His eyes were already on her. Unblinking. Unnerving in their gentleness.
"You think you're hard to love," he said. "But I think you just learned to survive on too little of it."
Her throat tightened.
"I'm not a soft landing, Lennox."
"I'm not asking for soft," he said. "I'm asking for true."
A beat.
The air shifted.
He stepped forward.
So did she.
And then—that moment. The one just before a kiss. The one the universe inhales for.
His hand brushed the edge of her jaw.
Her breath hitched.
Their mouths were inches apart. Not a metaphorical inch. A real one. Close enough to feel the exhale, to taste the hesitation.
Then—
A knock.
Sharp. Sudden.
Both of them jerked back.
The door.
Lennox frowned, moved to open it.
Outside stood a woman. Mid-thirties. Raincoat. No umbrella. Her hair dark and slicked down with mist. Her eyes, sharp and tired, went straight to Lennox's face.
"Lennox Vale?" she asked.
He hesitated. "Yeah."
"I'm Claire.

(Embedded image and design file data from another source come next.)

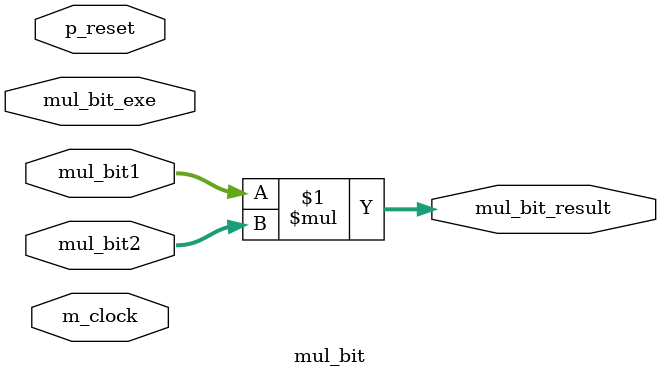
<source format=v>

/*Produced by NSL Core(version=20211030), IP ARCH, Inc. Sun Jan  8 23:08:38 2023
 Licensed to :EVALUATION USER*/
/*
 DO NOT USE ANY PART OF THIS FILE FOR COMMERCIAL PRODUCTS. 
*/

module mul_bit ( p_reset , m_clock , mul_bit1 , mul_bit2 , mul_bit_result , mul_bit_exe );
  input p_reset, m_clock;
  wire p_reset, m_clock;
  input [21:0] mul_bit1;
  wire [21:0] mul_bit1;
  input [21:0] mul_bit2;
  wire [21:0] mul_bit2;
  output [24:0] mul_bit_result;
  wire [24:0] mul_bit_result;
  input mul_bit_exe;
  wire mul_bit_exe;

   assign  mul_bit_result = (mul_bit1*mul_bit2);
endmodule

/*Produced by NSL Core(version=20211030), IP ARCH, Inc. Sun Jan  8 23:08:38 2023
 Licensed to :EVALUATION USER*/

</source>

Social worker. It's about your sister's estate. And the matter of guardianship."
Silence.
Ice in the room. Fast.
Isla took one step back, instincts curled tight.
Lennox blinked. "Guardianship?"
"There's a child, Mr. Vale," the woman said gently. "Did no one contact you?"
He didn't answer.
Because no—no one had.
And Isla?
She was watching the man she was falling for fall into a story he didn't know he was still inside.